Using the line with "right elbow: (363, 361)" as your starting point, transcribe it and each line beneath it word for word until the records run out, without pictures.

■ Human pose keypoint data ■
[Start of Attachment]

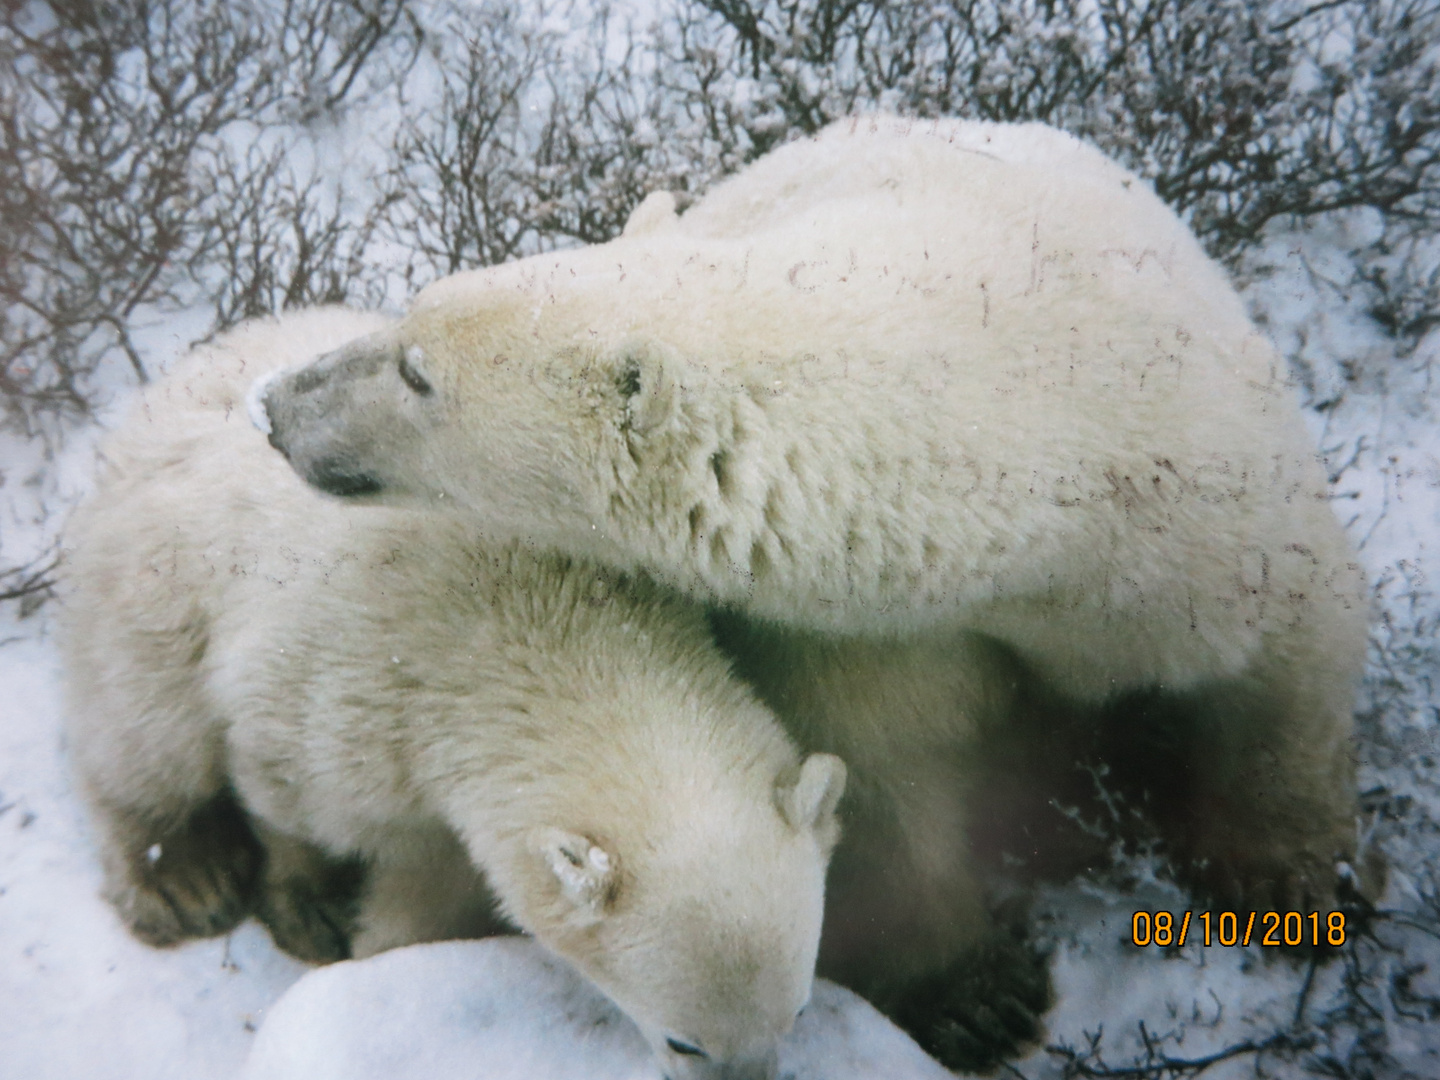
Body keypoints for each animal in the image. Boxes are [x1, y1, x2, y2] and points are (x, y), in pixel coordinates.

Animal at [259, 122, 1370, 1071]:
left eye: (416, 367)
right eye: (410, 318)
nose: (276, 403)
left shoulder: (1196, 490)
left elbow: (1286, 657)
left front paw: (1289, 886)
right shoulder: (880, 627)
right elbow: (883, 778)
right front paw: (980, 999)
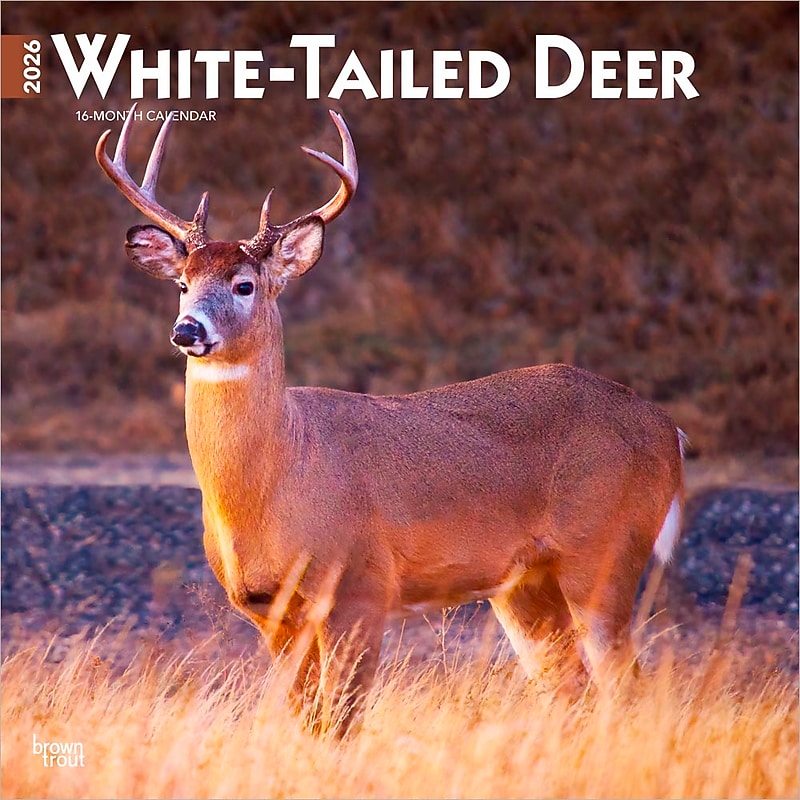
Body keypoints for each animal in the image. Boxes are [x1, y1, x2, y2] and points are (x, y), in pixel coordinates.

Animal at [96, 104, 686, 733]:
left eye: (244, 284)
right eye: (183, 284)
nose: (188, 330)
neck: (281, 477)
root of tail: (668, 430)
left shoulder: (360, 586)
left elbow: (341, 722)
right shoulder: (269, 611)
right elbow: (305, 719)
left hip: (603, 553)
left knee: (627, 687)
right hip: (524, 585)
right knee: (571, 689)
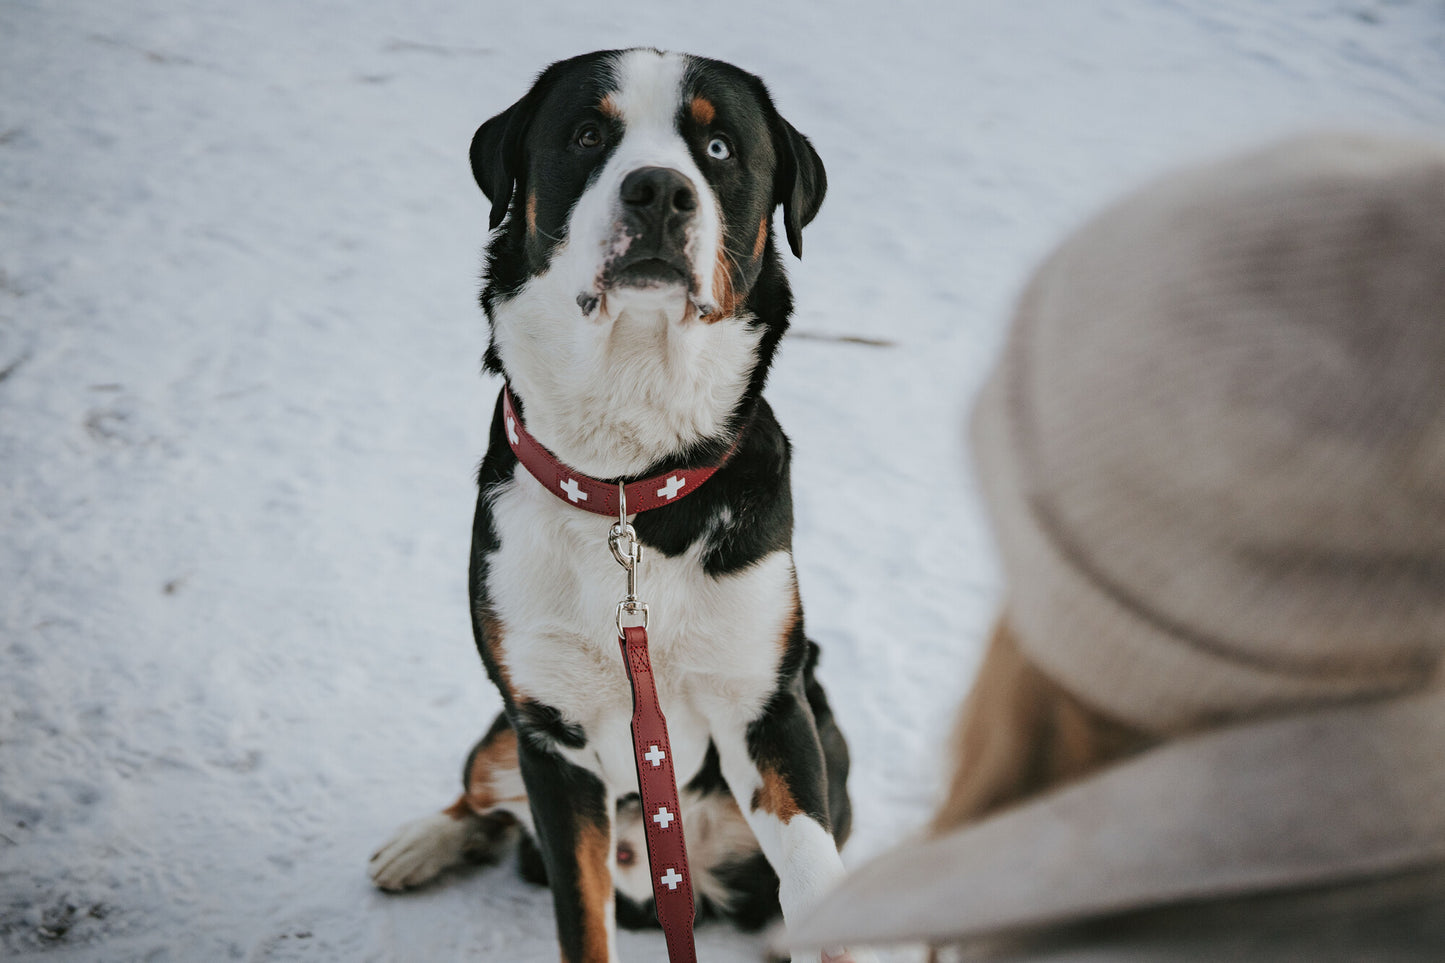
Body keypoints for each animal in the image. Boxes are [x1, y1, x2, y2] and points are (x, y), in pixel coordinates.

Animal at [372, 52, 867, 960]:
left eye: (717, 145)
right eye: (586, 135)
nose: (658, 191)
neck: (631, 484)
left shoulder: (768, 708)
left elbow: (819, 885)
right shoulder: (550, 733)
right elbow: (581, 913)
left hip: (825, 734)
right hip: (504, 731)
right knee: (482, 794)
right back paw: (421, 842)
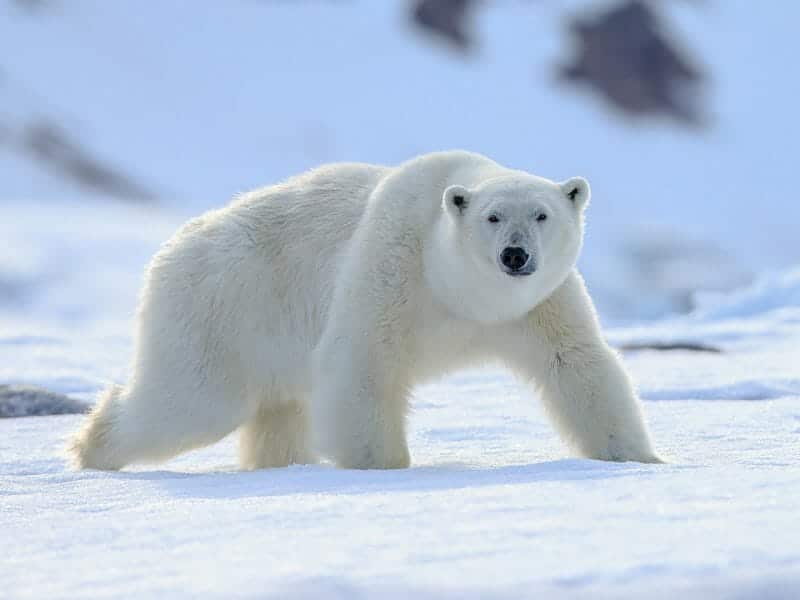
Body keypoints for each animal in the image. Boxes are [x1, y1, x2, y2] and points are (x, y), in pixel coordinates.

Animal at [68, 150, 661, 471]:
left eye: (542, 214)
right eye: (492, 217)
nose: (515, 255)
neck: (461, 292)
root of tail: (172, 248)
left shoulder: (539, 304)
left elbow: (576, 364)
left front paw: (640, 458)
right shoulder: (392, 263)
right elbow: (363, 361)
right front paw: (383, 467)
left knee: (278, 413)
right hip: (221, 309)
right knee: (191, 402)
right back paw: (91, 448)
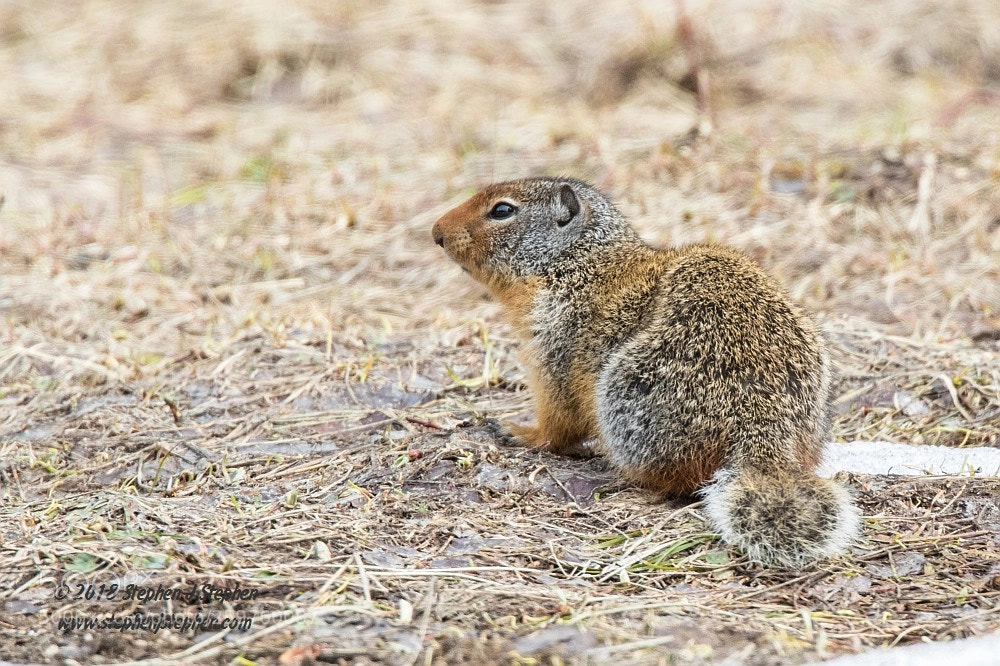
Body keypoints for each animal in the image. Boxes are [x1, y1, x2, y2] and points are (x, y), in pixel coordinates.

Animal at [431, 177, 860, 568]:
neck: (577, 261)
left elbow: (559, 421)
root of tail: (764, 427)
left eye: (502, 210)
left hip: (627, 394)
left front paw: (518, 431)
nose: (436, 232)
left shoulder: (555, 348)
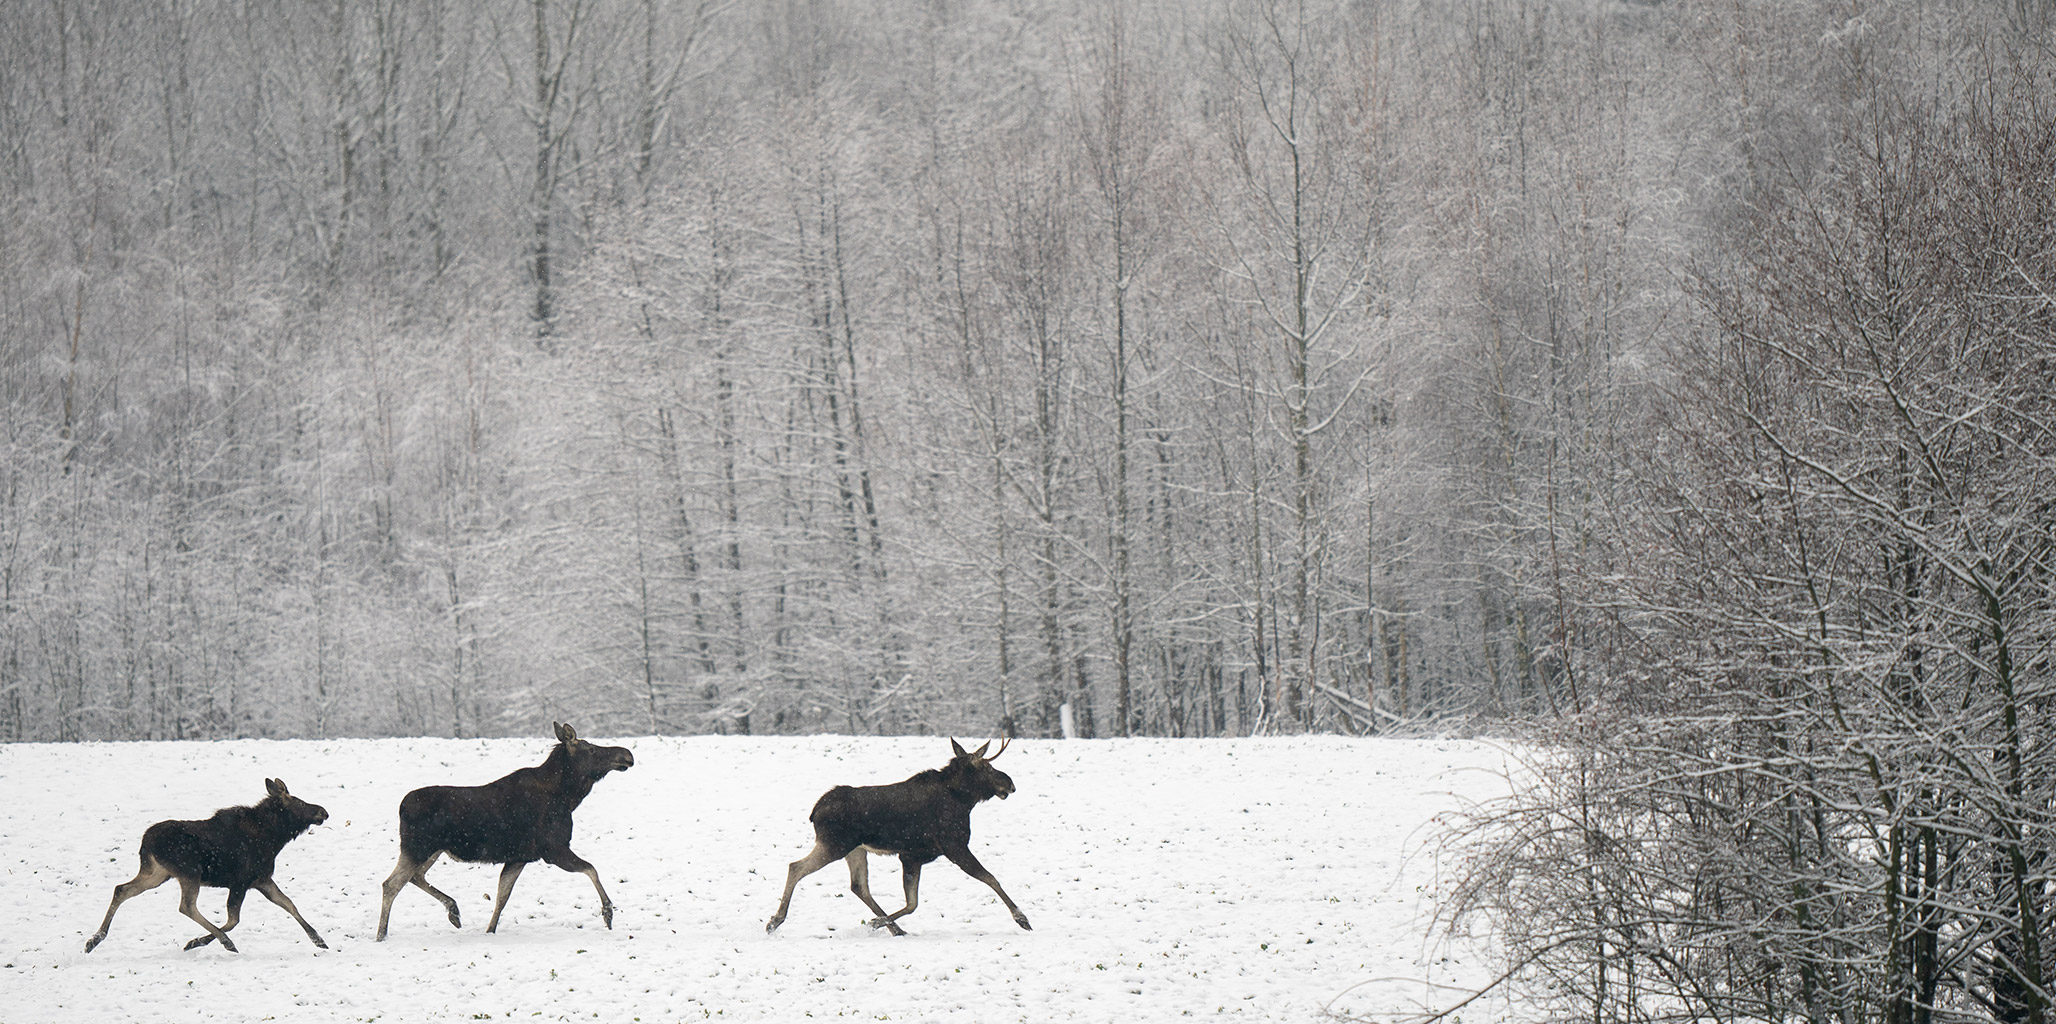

[End of Attachment]

■ RESULT ■
right elbow: (363, 361)
right front paw: (383, 467)
left knee: (278, 413)
right hip: (221, 309)
right knee: (191, 402)
right back paw: (91, 448)
Body keypoints for each animal in the image. Boxes are [x1, y1, x2, y2] and points are (x, y), in pixel coordinates.

Animal at [431, 177, 860, 568]:
neck: (577, 261)
left elbow: (559, 421)
root of tail: (764, 427)
left eye: (502, 210)
left hip: (627, 394)
left front paw: (518, 431)
nose: (436, 232)
left shoulder: (555, 348)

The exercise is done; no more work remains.